Recorded data:
* * * * * * *

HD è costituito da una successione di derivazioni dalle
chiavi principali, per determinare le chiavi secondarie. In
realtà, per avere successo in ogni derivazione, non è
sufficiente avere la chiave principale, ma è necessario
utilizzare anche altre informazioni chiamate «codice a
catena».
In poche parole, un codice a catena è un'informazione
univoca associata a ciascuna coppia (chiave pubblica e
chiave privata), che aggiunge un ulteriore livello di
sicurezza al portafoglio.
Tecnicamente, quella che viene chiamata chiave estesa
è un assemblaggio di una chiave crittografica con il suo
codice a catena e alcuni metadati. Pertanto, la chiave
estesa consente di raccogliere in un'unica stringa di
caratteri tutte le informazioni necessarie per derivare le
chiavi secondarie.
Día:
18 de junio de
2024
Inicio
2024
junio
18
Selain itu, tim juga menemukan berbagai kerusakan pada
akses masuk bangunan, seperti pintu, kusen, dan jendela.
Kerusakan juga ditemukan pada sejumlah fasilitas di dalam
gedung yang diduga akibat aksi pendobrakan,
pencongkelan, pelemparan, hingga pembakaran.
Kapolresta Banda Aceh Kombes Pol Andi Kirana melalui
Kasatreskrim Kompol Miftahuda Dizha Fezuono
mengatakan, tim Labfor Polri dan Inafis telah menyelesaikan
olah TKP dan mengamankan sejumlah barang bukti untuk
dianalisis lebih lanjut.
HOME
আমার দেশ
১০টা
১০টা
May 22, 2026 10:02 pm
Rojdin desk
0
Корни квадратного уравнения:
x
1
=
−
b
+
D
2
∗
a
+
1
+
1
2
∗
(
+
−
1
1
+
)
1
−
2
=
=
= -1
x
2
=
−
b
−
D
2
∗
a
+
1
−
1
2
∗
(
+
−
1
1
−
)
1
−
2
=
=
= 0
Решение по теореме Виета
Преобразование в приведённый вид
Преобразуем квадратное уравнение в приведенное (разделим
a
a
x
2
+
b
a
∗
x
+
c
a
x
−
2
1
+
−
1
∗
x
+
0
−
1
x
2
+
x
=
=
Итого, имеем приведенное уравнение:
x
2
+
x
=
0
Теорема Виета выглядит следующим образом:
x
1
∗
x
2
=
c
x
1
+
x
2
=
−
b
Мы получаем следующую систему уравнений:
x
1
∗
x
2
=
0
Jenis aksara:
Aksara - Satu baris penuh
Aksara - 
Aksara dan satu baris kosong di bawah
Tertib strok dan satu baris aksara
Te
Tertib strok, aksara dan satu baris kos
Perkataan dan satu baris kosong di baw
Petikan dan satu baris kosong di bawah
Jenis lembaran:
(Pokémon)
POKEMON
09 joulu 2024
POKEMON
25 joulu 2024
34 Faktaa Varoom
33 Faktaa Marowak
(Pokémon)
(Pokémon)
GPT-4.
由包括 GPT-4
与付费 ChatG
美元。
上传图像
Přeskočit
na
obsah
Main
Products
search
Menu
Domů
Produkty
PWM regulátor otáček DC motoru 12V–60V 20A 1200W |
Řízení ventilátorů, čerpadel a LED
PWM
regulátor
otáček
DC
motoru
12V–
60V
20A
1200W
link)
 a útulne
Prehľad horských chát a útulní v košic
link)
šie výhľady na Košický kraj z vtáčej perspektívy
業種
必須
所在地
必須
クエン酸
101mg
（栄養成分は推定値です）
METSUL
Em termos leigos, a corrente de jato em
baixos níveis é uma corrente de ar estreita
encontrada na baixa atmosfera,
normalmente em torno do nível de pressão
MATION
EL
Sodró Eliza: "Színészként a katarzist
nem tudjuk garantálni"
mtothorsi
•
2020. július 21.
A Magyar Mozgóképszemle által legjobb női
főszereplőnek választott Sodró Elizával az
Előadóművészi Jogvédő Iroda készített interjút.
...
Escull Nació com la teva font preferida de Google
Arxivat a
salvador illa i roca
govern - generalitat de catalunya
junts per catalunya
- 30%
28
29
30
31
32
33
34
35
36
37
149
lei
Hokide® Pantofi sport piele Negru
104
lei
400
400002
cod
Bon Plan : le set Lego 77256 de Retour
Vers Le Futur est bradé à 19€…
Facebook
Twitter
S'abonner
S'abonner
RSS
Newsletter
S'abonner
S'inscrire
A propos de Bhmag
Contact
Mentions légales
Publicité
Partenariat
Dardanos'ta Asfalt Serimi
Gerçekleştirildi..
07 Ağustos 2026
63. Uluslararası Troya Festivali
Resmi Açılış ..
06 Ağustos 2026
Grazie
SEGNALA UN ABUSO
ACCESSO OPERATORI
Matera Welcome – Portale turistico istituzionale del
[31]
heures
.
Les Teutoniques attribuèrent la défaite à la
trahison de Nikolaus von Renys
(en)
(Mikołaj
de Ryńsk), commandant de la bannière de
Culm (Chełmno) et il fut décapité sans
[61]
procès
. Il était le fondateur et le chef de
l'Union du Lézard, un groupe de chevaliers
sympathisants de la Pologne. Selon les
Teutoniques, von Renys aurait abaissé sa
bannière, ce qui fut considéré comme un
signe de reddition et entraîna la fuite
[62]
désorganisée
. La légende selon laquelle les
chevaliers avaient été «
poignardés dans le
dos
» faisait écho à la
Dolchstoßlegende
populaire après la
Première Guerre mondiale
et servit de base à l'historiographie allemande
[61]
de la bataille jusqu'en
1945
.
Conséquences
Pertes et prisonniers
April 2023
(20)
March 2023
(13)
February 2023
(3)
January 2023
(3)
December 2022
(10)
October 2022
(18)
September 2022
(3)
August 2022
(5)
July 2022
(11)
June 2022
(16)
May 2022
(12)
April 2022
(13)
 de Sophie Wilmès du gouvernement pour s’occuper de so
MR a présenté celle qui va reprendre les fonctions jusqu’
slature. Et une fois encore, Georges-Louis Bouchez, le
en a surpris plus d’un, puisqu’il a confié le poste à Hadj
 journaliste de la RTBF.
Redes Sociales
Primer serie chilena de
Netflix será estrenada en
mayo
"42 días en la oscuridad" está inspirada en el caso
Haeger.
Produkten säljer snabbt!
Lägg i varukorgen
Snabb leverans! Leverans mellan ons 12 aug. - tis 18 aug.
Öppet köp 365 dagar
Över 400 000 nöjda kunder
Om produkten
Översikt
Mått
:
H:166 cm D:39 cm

* * * * * * *

WHAT TO PRODUCE> An exact transcript of all the records is the expected result.

EXERCISE RESULT>
HD è costituito da una successione di derivazioni dalle
chiavi principali, per determinare le chiavi secondarie. In
realtà, per avere successo in ogni derivazione, non è
sufficiente avere la chiave principale, ma è necessario
utilizzare anche altre informazioni chiamate «codice a
catena».
In poche parole, un codice a catena è un'informazione
univoca associata a ciascuna coppia (chiave pubblica e
chiave privata), che aggiunge un ulteriore livello di
sicurezza al portafoglio.
Tecnicamente, quella che viene chiamata chiave estesa
è un assemblaggio di una chiave crittografica con il suo
codice a catena e alcuni metadati. Pertanto, la chiave
estesa consente di raccogliere in un'unica stringa di
caratteri tutte le informazioni necessarie per derivare le
chiavi secondarie.
Día:
18 de junio de
2024
Inicio
2024
junio
18
Selain itu, tim juga menemukan berbagai kerusakan pada
akses masuk bangunan, seperti pintu, kusen, dan jendela.
Kerusakan juga ditemukan pada sejumlah fasilitas di dalam
gedung yang diduga akibat aksi pendobrakan,
pencongkelan, pelemparan, hingga pembakaran.
Kapolresta Banda Aceh Kombes Pol Andi Kirana melalui
Kasatreskrim Kompol Miftahuda Dizha Fezuono
mengatakan, tim Labfor Polri dan Inafis telah menyelesaikan
olah TKP dan mengamankan sejumlah barang bukti untuk
dianalisis lebih lanjut.
HOME
আমার দেশ
১০টা
১০টা
May 22, 2026 10:02 pm
Rojdin desk
0
Корни квадратного уравнения:
x
1
=
−
b
+
D
2
∗
a
+
1
+
1
2
∗
(
+
−
1
1
+
)
1
−
2
=
=
= -1
x
2
=
−
b
−
D
2
∗
a
+
1
−
1
2
∗
(
+
−
1
1
−
)
1
−
2
=
=
= 0
Решение по теореме Виета
Преобразование в приведённый вид
Преобразуем квадратное уравнение в приведенное (разделим
a
a
x
2
+
b
a
∗
x
+
c
a
x
−
2
1
+
−
1
∗
x
+
0
−
1
x
2
+
x
=
=
Итого, имеем приведенное уравнение:
x
2
+
x
=
0
Теорема Виета выглядит следующим образом:
x
1
∗
x
2
=
c
x
1
+
x
2
=
−
b
Мы получаем следующую систему уравнений:
x
1
∗
x
2
=
0
Jenis aksara:
Aksara - Satu baris penuh
Aksara - 
Aksara dan satu baris kosong di bawah
Tertib strok dan satu baris aksara
Te
Tertib strok, aksara dan satu baris kos
Perkataan dan satu baris kosong di baw
Petikan dan satu baris kosong di bawah
Jenis lembaran:
(Pokémon)
POKEMON
09 joulu 2024
POKEMON
25 joulu 2024
34 Faktaa Varoom
33 Faktaa Marowak
(Pokémon)
(Pokémon)
GPT-4.
由包括 GPT-4
与付费 ChatG
美元。
上传图像
Přeskočit
na
obsah
Main
Products
search
Menu
Domů
Produkty
PWM regulátor otáček DC motoru 12V–60V 20A 1200W |
Řízení ventilátorů, čerpadel a LED
PWM
regulátor
otáček
DC
motoru
12V–
60V
20A
1200W
link)
 a útulne
Prehľad horských chát a útulní v košic
link)
šie výhľady na Košický kraj z vtáčej perspektívy
業種
必須
所在地
必須
クエン酸
101mg
（栄養成分は推定値です）
METSUL
Em termos leigos, a corrente de jato em
baixos níveis é uma corrente de ar estreita
encontrada na baixa atmosfera,
normalmente em torno do nível de pressão
MATION
EL
Sodró Eliza: "Színészként a katarzist
nem tudjuk garantálni"
mtothorsi
•
2020. július 21.
A Magyar Mozgóképszemle által legjobb női
főszereplőnek választott Sodró Elizával az
Előadóművészi Jogvédő Iroda készített interjút.
...
Escull Nació com la teva font preferida de Google
Arxivat a
salvador illa i roca
govern - generalitat de catalunya
junts per catalunya
- 30%
28
29
30
31
32
33
34
35
36
37
149
lei
Hokide® Pantofi sport piele Negru
104
lei
400
400002
cod
Bon Plan : le set Lego 77256 de Retour
Vers Le Futur est bradé à 19€…
Facebook
Twitter
S'abonner
S'abonner
RSS
Newsletter
S'abonner
S'inscrire
A propos de Bhmag
Contact
Mentions légales
Publicité
Partenariat
Dardanos'ta Asfalt Serimi
Gerçekleştirildi..
07 Ağustos 2026
63. Uluslararası Troya Festivali
Resmi Açılış ..
06 Ağustos 2026
Grazie
SEGNALA UN ABUSO
ACCESSO OPERATORI
Matera Welcome – Portale turistico istituzionale del
[31]
heures
.
Les Teutoniques attribuèrent la défaite à la
trahison de Nikolaus von Renys
(en)
(Mikołaj
de Ryńsk), commandant de la bannière de
Culm (Chełmno) et il fut décapité sans
[61]
procès
. Il était le fondateur et le chef de
l'Union du Lézard, un groupe de chevaliers
sympathisants de la Pologne. Selon les
Teutoniques, von Renys aurait abaissé sa
bannière, ce qui fut considéré comme un
signe de reddition et entraîna la fuite
[62]
désorganisée
. La légende selon laquelle les
chevaliers avaient été «
poignardés dans le
dos
» faisait écho à la
Dolchstoßlegende
populaire après la
Première Guerre mondiale
et servit de base à l'historiographie allemande
[61]
de la bataille jusqu'en
1945
.
Conséquences
Pertes et prisonniers
April 2023
(20)
March 2023
(13)
February 2023
(3)
January 2023
(3)
December 2022
(10)
October 2022
(18)
September 2022
(3)
August 2022
(5)
July 2022
(11)
June 2022
(16)
May 2022
(12)
April 2022
(13)
 de Sophie Wilmès du gouvernement pour s’occuper de so
MR a présenté celle qui va reprendre les fonctions jusqu’
slature. Et une fois encore, Georges-Louis Bouchez, le
en a surpris plus d’un, puisqu’il a confié le poste à Hadj
 journaliste de la RTBF.
Redes Sociales
Primer serie chilena de
Netflix será estrenada en
mayo
"42 días en la oscuridad" está inspirada en el caso
Haeger.
Produkten säljer snabbt!
Lägg i varukorgen
Snabb leverans! Leverans mellan ons 12 aug. - tis 18 aug.
Öppet köp 365 dagar
Över 400 000 nöjda kunder
Om produkten
Översikt
Mått
:
H:166 cm D:39 cm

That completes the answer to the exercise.